Towards Efficient Multi-Scale Deformable Attention on NPU
Chenghuan Huang, Zhigeng Xu, Chong Sun, Chen Li, Ziyang Ma
TL;DR
This work tackles the efficiency bottlenecks of Multi-Scale Deformable Attention (MSDA) on Ascend NPUs by introducing xMSDA, a co-design that harmonizes MSDA algorithms with NPU architecture. Through detailed hardware profiling and targeted optimizations—including type-unaligned gather handling, adaptive vectorization, padding-based alignment, and contention-aware scheduling—the approach yields large speedups in forward, backward, and end-to-end training. Ablation studies validate the contribution of each optimization, and results show up to $5.9\times$, $8.9\times$, and $7.3\times$ improvements over a PyTorch grid-sample baseline, with additional gains over vendor libraries. The methodology presents a practical blueprint for deploying flexible attention operators efficiently on domain-specific accelerators.
Abstract
Multi-scale deformable attention (MSDA) is a flexible and powerful feature extraction mechanism for visual tasks, but its random-access grid sampling strategy poses significant optimization challenges, especially on domain-specific accelerators such as NPUs.
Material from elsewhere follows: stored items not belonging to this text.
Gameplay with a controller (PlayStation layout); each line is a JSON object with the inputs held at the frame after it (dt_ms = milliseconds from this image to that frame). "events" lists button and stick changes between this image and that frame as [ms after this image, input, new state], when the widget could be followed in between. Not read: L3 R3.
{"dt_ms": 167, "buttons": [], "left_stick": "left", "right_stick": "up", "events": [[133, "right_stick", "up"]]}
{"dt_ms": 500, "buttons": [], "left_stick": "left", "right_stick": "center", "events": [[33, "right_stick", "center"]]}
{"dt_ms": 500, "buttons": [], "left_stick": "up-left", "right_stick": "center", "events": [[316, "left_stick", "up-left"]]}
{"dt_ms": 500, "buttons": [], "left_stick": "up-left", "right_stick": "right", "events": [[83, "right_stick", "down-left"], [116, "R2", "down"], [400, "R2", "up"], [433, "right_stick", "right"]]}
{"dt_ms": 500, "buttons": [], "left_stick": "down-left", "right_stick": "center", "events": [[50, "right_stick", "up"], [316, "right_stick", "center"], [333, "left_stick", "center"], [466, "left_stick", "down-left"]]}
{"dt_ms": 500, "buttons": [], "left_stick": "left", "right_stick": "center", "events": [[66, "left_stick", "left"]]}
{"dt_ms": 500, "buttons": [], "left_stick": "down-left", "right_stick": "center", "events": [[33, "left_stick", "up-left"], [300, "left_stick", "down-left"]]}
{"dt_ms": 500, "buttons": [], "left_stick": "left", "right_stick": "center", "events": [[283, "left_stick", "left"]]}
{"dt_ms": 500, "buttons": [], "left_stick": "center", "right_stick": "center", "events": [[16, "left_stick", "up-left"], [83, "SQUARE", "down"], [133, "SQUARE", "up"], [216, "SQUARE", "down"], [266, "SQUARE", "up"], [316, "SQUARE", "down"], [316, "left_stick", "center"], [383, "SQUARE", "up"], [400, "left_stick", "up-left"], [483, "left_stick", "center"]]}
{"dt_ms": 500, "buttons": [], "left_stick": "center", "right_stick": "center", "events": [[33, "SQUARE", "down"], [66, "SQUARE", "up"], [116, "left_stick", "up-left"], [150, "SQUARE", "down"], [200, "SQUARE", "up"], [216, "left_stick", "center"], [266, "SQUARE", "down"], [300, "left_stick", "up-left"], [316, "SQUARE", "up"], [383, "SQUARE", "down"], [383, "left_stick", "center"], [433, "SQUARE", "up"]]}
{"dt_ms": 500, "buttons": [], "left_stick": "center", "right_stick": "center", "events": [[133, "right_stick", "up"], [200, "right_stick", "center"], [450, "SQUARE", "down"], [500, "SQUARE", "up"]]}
In this work, we present a co-design approach that systematically rethinks memory access and computation strategies for MSDA on the Ascend NPU architecture. With this co-design approach, our implementation supports both efficient forward and backward computation, is fully adapted for training workloads, and incorporates a suite of hardware-aware optimizations. Extensive experiments show that our solution achieves up to $5.9\times$ (forward), $8.9\times$ (backward), and $7.3\times$ (end-to-end training) speedup over the grid sample-based baseline, and $1.9\times$, $2.4\times$, and $2.0\times$ acceleration over the latest vendor library, respectively.